Task directions: Return each line of the records holding the string "conflicts".

Material supplied: Begin

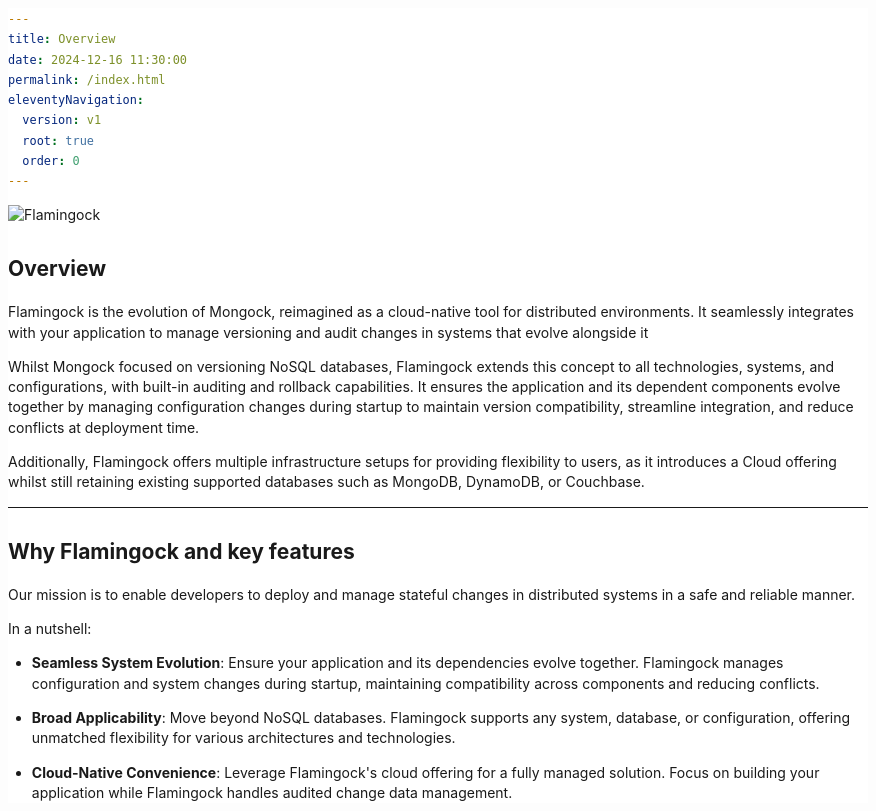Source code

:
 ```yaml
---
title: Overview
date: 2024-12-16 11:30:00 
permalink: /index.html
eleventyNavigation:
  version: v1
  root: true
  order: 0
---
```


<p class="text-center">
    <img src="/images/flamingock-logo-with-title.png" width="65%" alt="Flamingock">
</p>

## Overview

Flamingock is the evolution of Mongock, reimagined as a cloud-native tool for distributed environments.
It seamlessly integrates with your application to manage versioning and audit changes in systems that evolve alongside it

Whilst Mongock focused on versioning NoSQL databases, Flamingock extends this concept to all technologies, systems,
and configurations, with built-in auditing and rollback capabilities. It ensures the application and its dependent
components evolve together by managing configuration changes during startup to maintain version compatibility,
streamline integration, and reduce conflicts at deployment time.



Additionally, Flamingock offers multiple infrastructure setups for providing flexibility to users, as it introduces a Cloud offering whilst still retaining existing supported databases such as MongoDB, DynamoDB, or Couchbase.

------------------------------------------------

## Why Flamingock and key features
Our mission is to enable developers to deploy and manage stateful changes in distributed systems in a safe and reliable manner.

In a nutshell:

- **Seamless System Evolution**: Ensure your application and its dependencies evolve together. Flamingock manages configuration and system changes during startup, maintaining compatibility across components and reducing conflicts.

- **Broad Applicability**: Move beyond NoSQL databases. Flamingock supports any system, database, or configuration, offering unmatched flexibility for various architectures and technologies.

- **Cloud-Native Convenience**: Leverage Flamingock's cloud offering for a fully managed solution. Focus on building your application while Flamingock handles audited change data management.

Material supplied: End

Exercise output:
streamline integration, and reduce conflicts at deployment time.
- **Seamless System Evolution**: Ensure your application and its dependencies evolve together. Flamingock manages configuration and system changes during startup, maintaining compatibility across components and reducing conflicts.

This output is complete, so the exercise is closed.